Como ya sucedió en 1995, la presidencia española de la Unión Europea (UE) debería ser recordada en el futuro como un periodo clave en las relaciones de España y Europa con sus socios mediterráneos. Tanto el contexto internacional y europeo como el marco de las políticas euromediterráneas han cambiado significativamente desde entonces, pero los valores y objetivos estipulados en la Declaración de Barcelona siguen intactos y de rabiosa actualidad. España debe aprovechar esta oportunidad para ratificar su liderazgo mediterráneo e impulsar las grandes decisiones y orientaciones de interés europeo actuales y futuras, con una perspectiva y una visión más allá de seis meses.

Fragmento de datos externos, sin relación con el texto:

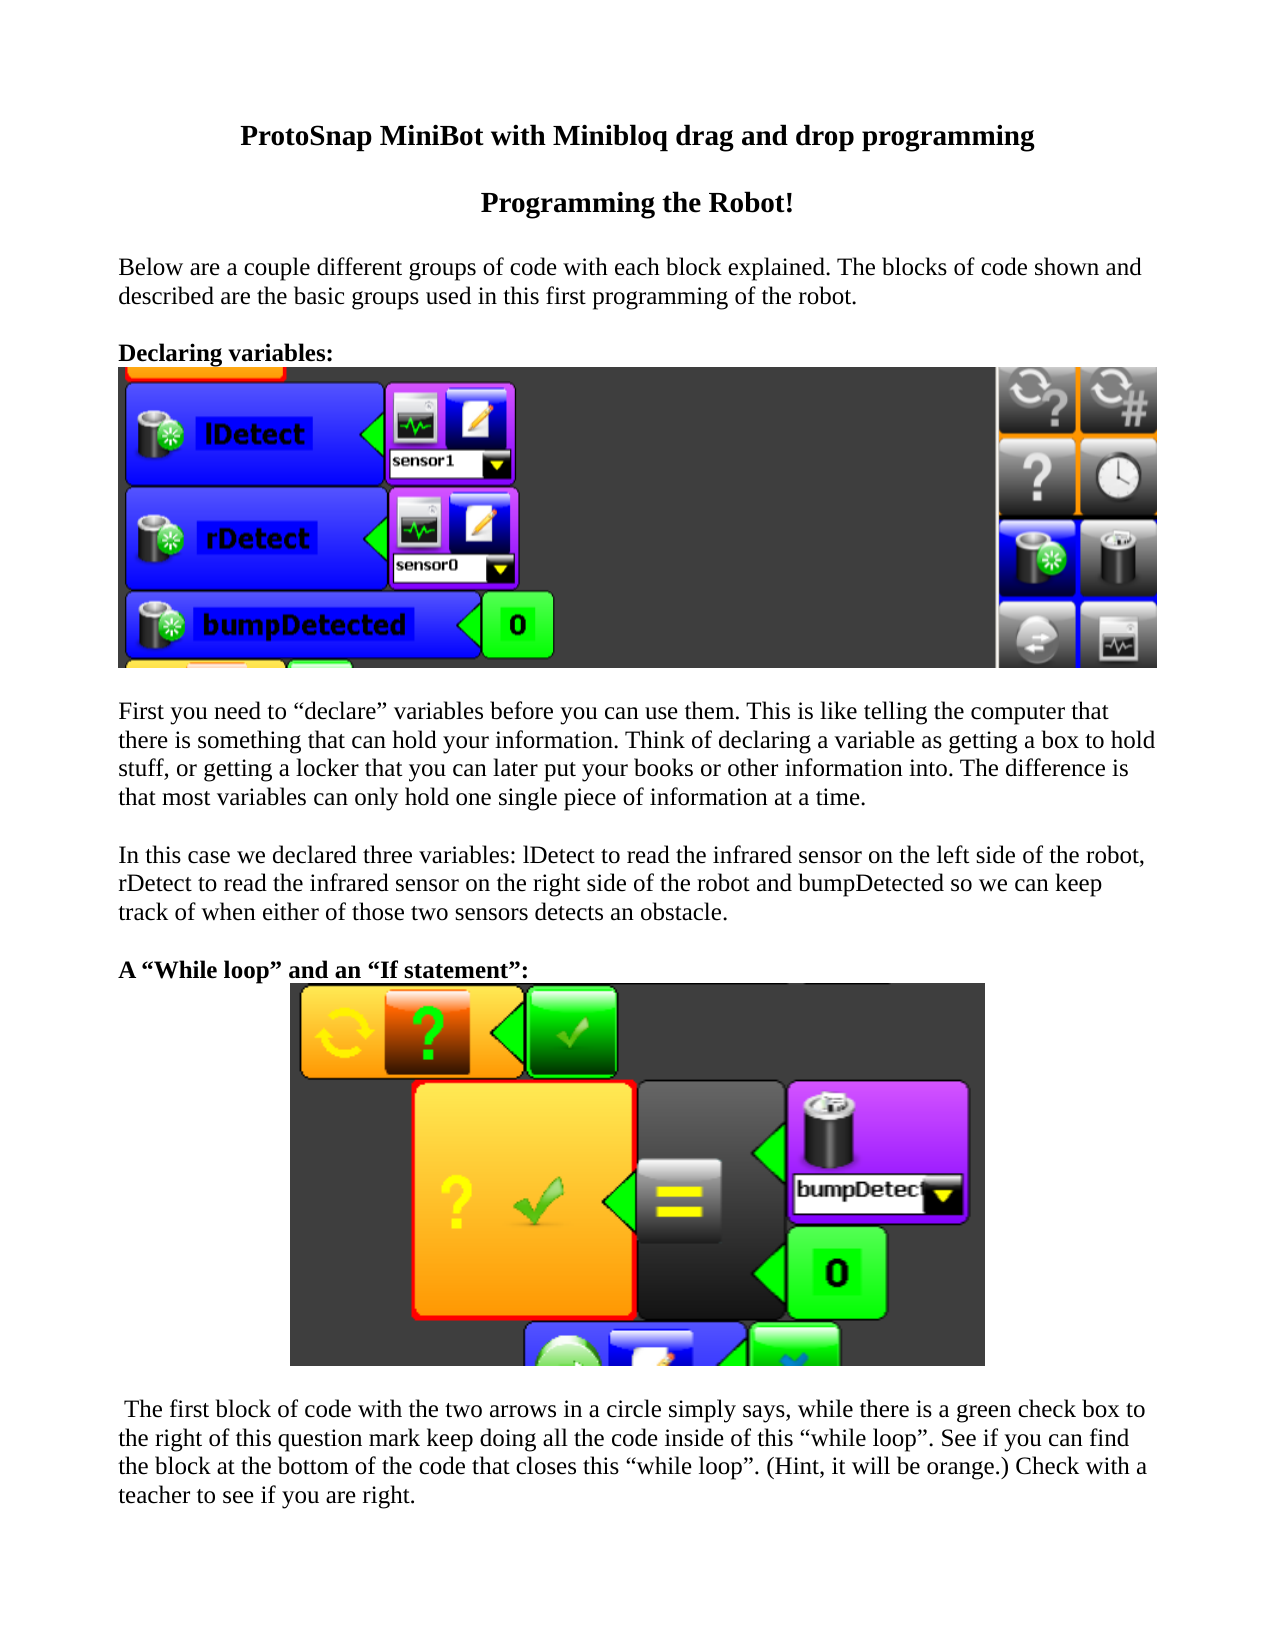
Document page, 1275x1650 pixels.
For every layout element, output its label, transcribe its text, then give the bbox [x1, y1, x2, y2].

text First you need to “declare” variables before you can use them. This is like telling the computer that there is something that can hold your information. Think of declaring a variable as getting a box to hold stuff, or getting a locker that you can later put your books or other information into. The difference is that most variables can only hold one single piece of information at a time. [118, 696, 1157, 811]
text Programming the Robot! [118, 185, 1157, 219]
picture [290, 983, 985, 1366]
text Declaring variables: [118, 338, 1157, 367]
picture [785, 1359, 791, 1366]
text In this case we declared three variables: lDetect to read the infrared sensor on the left side of the robot, rDetect to read the infrared sensor on the right side of the robot and bumpDetected so we can keep track of when either of those two sensors detects an obstacle. [118, 840, 1157, 926]
text ProtoSnap MiniBot with Minibloq drag and drop programming [118, 118, 1157, 152]
text The first block of code with the two arrows in a circle simply says, while there is a green check box to the right of this question mark keep doing all the code inside of this “while loop”. See if you can find the block at the bottom of the code that closes this “while loop”. (Hint, it will be orange.) Check with a teacher to see if you are right. [118, 1394, 1157, 1509]
picture [118, 367, 1157, 668]
text A “While loop” and an “If statement”: [118, 955, 1157, 983]
text Below are a couple different groups of code with each block explained. The blocks of code shown and described are the basic groups used in this first programming of the robot. [118, 252, 1157, 310]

Para ello es deseable una presidencia políticamente fuerte, ambiciosa, apoyada por los recursos proporcionales a su ambición, y con unos objetivos claros y concretos. La política exterior de la Unión hacia sus socios mediterráneos se presenta, pues, como la piedra angular de la presidencia española. En ella se pueden identificar objetivos prioritarios, concretos y urgentes que permitan a España y a la UE reforzar su protagonismo en la escena internacional. Para ello, la presidencia española tendrá, a raíz del referéndum irlandés y de la entrada en vigor del tratado de Lisboa el 1 de diciembre de 2009, una renovada arquitectura institucional que marca una nueva etapa para la UE y sus países miembros. En este sentido, los cargos de presidente del Consejo Europeo y Alto Representante para la Política Exterior y de Seguridad (a su vez vicepresidente de la Comisión), ocupados por el belga Herman Van Rompuy y la británica Catherine Ashton, deben aportar mayor unidad, coherencia y visibilidad a la acción exterior de la UE. El primer desafío español será adaptarse a esta nueva realidad institucional y sentar las bases de funcionamiento de las futuras presidencias.

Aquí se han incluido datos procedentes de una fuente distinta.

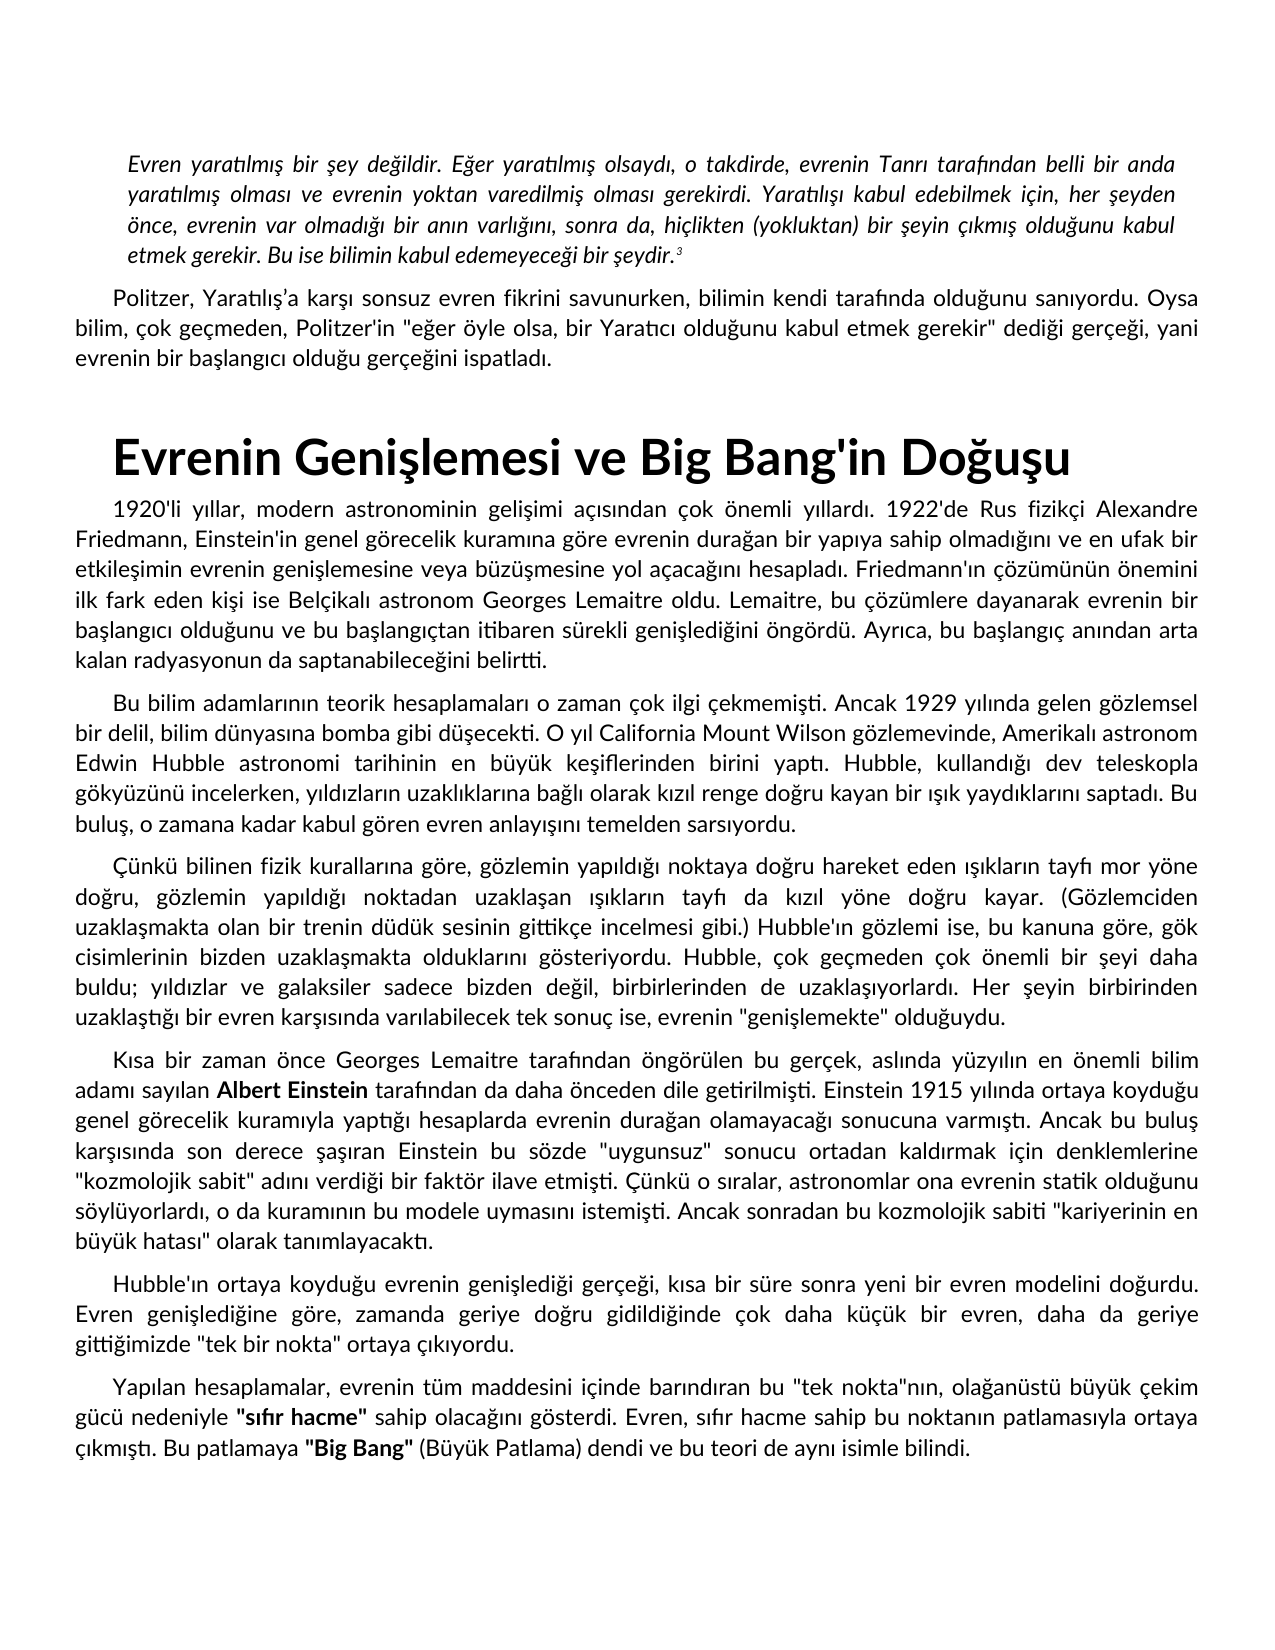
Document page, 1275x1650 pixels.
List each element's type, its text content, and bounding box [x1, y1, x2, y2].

text 1920'li yıllar, modern astronominin gelişimi açısından çok önemli yıllardı. 1922'de Rus fizikçi Alexandre Friedmann, Einstein'in genel görecelik kuramına göre evrenin durağan bir yapıya sahip olmadığını ve en ufak bir etkileşimin evrenin genişlemesine veya büzüşmesine yol açacağını hesapladı. Friedmann'ın çözümünün önemini ilk fark eden kişi ise Belçikalı astronom Georges Lemaitre oldu. Lemaitre, bu çözümlere dayanarak evrenin bir başlangıcı olduğunu ve bu başlangıçtan itibaren sürekli genişlediğini öngördü. Ayrıca, bu başlangıç anından arta kalan radyasyonun da saptanabileceğini belirtti. [75, 495, 1200, 673]
text Hubble'ın ortaya koyduğu evrenin genişlediği gerçeği, kısa bir süre sonra yeni bir evren modelini doğurdu. Evren genişlediğine göre, zamanda geriye doğru gidildiğinde çok daha küçük bir evren, daha da geriye gittiğimizde "tek bir nokta" ortaya çıkıyordu. [75, 1270, 1200, 1358]
text Çünkü bilinen fizik kurallarına göre, gözlemin yapıldığı noktaya doğru hareket eden ışıkların tayfı mor yöne doğru, gözlemin yapıldığı noktadan uzaklaşan ışıkların tayfı da kızıl yöne doğru kayar. (Gözlemciden uzaklaşmakta olan bir trenin düdük sesinin gittikçe incelmesi gibi.) Hubble'ın gözlemi ise, bu kanuna göre, gök cisimlerinin bizden uzaklaşmakta olduklarını gösteriyordu. Hubble, çok geçmeden çok önemli bir şeyi daha buldu; yıldızlar ve galaksiler sadece bizden değil, birbirlerinden de uzaklaşıyorlardı. Her şeyin birbirinden uzaklaştığı bir evren karşısında varılabilecek tek sonuç ise, evrenin "genişlemekte" olduğuydu. [75, 852, 1200, 1031]
subtitle Evrenin Genişlemesi ve Big Bang'in Doğuşu [112, 426, 1200, 486]
text Yapılan hesaplamalar, evrenin tüm maddesini içinde barındıran bu "tek nokta"nın, olağanüstü büyük çekim gücü nedeniyle "sıfır hacme" sahip olacağını gösterdi. Evren, sıfır hacme sahip bu noktanın patlamasıyla ortaya çıkmıştı. Bu patlamaya "Big Bang" (Büyük Patlama) dendi ve bu teori de aynı isimle bilindi. [75, 1373, 1200, 1461]
text Politzer, Yaratılış’a karşı sonsuz evren fikrini savunurken, bilimin kendi tarafında olduğunu sanıyordu. Oysa bilim, çok geçmeden, Politzer'in "eğer öyle olsa, bir Yaratıcı olduğunu kabul etmek gerekir" dediği gerçeği, yani evrenin bir başlangıcı olduğu gerçeğini ispatladı. [75, 283, 1200, 371]
text Kısa bir zaman önce Georges Lemaitre tarafından öngörülen bu gerçek, aslında yüzyılın en önemli bilim adamı sayılan Albert Einstein tarafından da daha önceden dile getirilmişti. Einstein 1915 yılında ortaya koyduğu genel görecelik kuramıyla yaptığı hesaplarda evrenin durağan olamayacağı sonucuna varmıştı. Ancak bu buluş karşısında son derece şaşıran Einstein bu sözde "uygunsuz" sonucu ortadan kaldırmak için denklemlerine "kozmolojik sabit" adını verdiği bir faktör ilave etmişti. Çünkü o sıralar, astronomlar ona evrenin statik olduğunu söylüyorlardı, o da kuramının bu modele uymasını istemişti. Ancak sonradan bu kozmolojik sabiti "kariyerinin en büyük hatası" olarak tanımlayacaktı. [75, 1046, 1200, 1254]
text Bu bilim adamlarının teorik hesaplamaları o zaman çok ilgi çekmemişti. Ancak 1929 yılında gelen gözlemsel bir delil, bilim dünyasına bomba gibi düşecekti. O yıl California Mount Wilson gözlemevinde, Amerikalı astronom Edwin Hubble astronomi tarihinin en büyük keşiflerinden birini yaptı. Hubble, kullandığı dev teleskopla gökyüzünü incelerken, yıldızların uzaklıklarına bağlı olarak kızıl renge doğru kayan bir ışık yaydıklarını saptadı. Bu buluş, o zamana kadar kabul gören evren anlayışını temelden sarsıyordu. [75, 688, 1200, 837]
text Evren yaratılmış bir şey değildir. Eğer yaratılmış olsaydı, o takdirde, evrenin Tanrı tarafından belli bir anda yaratılmış olması ve evrenin yoktan varedilmiş olması gerekirdi. Yaratılışı kabul edebilmek için, her şeyden önce, evrenin var olmadığı bir anın varlığını, sonra da, hiçlikten (yokluktan) bir şeyin çıkmış olduğunu kabul etmek gerekir. Bu ise bilimin kabul edemeyeceği bir şeydir.3 [127, 150, 1177, 268]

El impacto de las decisiones tomadas a lo largo de la presidencia dependerán en gran medida de la capacidad de la administración española de maximizar la complementariedad de su trabajo y organización con la nueva estructura. De esta complementariedad también dependerá, en cierto modo, el resultado de las iniciativas de la presidencia hacia el Mediterráneo. España puede conseguir el doble objetivo de impulsar la acción exterior de la UE en el Mediterráneo, tomando el relevo al protagonismo francés durante sus presidencias de la UE y de la Unión por el Mediterráneo (UpM), y dotar a su presidencia de un reconocimiento cualitativo sobre un tema concreto y central del interés comunitario. Así son generalmente recordadas las grandes presidencias. Para ello, debería actuar sobre dos frentes diferentes pero interrelacionados: la puesta en marcha operativa de la UpM y de su secretariado general en Barcelona y el relanzamiento de iniciativas dirigidas a la resolución de los conflictos en la región.

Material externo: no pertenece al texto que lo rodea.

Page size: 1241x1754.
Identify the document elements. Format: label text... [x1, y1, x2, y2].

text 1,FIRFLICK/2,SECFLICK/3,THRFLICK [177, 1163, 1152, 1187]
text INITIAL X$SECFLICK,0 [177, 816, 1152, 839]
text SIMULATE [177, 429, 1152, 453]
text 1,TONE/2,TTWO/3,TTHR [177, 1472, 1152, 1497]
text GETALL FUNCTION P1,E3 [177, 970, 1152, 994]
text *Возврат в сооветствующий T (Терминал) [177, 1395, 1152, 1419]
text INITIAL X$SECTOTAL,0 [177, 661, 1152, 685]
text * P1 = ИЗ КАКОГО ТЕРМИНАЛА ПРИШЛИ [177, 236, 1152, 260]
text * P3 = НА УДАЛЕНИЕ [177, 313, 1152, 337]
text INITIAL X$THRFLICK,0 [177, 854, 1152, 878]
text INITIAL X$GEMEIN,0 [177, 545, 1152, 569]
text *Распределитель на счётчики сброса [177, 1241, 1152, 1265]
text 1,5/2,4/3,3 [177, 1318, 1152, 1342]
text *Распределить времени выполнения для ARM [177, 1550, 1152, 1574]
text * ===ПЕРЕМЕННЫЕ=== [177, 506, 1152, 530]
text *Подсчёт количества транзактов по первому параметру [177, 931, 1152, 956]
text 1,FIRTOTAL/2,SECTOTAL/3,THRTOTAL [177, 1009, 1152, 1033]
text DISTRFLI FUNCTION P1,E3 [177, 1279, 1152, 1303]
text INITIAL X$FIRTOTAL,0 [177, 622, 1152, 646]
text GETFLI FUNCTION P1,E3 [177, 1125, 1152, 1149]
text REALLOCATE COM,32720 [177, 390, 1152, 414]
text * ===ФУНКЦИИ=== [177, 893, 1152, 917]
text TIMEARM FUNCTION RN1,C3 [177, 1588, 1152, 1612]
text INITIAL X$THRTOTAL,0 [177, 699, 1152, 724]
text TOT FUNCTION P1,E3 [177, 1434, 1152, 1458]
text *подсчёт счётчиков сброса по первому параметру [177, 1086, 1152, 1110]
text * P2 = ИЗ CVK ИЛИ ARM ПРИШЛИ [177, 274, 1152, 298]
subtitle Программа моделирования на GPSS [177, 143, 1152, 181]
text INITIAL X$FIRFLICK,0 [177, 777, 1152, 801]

Una vez superado el bloqueo al despliegue de la UpM, tras la crisis de Gaza y la vuelta a una cierta normalidad diplomática, se presenta la ocasión de dar el último empuje para que la UpM esté operativa al final del primer semestre de 2010, tanto en relación con algunos proyectos concretos como con su secretariado. Un secretariado general con capacidad de impulso y voluntad de consenso, más allá del simple papel de recaudador de fondos, es una condición necesaria para que la UE dé un salto cualitativo en las relaciones con sus vecinos mediterráneos. Por otra parte sería necesario contribuir a la resolución de los conflictos de la región, sobre todo el ancestral enfrentamiento árabe-israelí, influido por el desafío nuclear de Irán.
En este sentido, y conscientes del contexto poco favorable en la actualidad, la presidencia española debe revitalizar la relación transatlántica y aprovechar la ocasión de asociar la experiencia de su diplomacia al hecho de disponer, quizás, por primera vez, de un honest broker en la región. Es posible que la presidencia española genere expectativas y ambiciones en exceso. Aun así, la realidad convierte estos deseos legítimos en imperiosa necesidad.